> **Work order**
Tell how many lines of the data below have the string "maker" in them. Say nothing more.

> **Records**
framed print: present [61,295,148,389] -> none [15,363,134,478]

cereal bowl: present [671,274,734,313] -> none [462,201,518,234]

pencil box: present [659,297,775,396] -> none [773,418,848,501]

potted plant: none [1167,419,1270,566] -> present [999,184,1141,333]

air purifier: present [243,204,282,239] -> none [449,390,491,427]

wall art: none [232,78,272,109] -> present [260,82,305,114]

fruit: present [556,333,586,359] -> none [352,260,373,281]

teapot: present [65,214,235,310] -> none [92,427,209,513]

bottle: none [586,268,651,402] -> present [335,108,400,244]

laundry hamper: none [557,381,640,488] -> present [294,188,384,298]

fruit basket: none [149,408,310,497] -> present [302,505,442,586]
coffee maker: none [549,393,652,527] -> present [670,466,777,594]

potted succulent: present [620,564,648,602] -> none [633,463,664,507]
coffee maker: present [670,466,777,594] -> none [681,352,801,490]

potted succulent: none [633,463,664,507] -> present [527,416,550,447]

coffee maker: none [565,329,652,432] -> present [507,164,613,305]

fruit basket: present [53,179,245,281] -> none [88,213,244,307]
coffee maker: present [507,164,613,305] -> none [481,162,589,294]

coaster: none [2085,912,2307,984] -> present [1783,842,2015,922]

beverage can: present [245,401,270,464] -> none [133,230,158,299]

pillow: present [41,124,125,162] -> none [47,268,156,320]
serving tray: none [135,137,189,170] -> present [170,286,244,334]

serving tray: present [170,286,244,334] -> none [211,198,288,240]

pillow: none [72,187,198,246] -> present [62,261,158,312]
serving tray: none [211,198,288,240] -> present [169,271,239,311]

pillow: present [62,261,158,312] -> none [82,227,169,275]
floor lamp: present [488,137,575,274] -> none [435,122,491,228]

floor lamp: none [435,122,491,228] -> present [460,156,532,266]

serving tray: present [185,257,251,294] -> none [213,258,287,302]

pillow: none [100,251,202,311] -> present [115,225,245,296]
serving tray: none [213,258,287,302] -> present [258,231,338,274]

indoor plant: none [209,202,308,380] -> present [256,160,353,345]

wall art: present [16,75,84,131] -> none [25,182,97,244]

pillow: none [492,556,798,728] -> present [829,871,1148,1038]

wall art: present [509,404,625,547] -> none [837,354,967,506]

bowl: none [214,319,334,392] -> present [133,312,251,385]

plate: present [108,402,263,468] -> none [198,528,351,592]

> **Task output**
4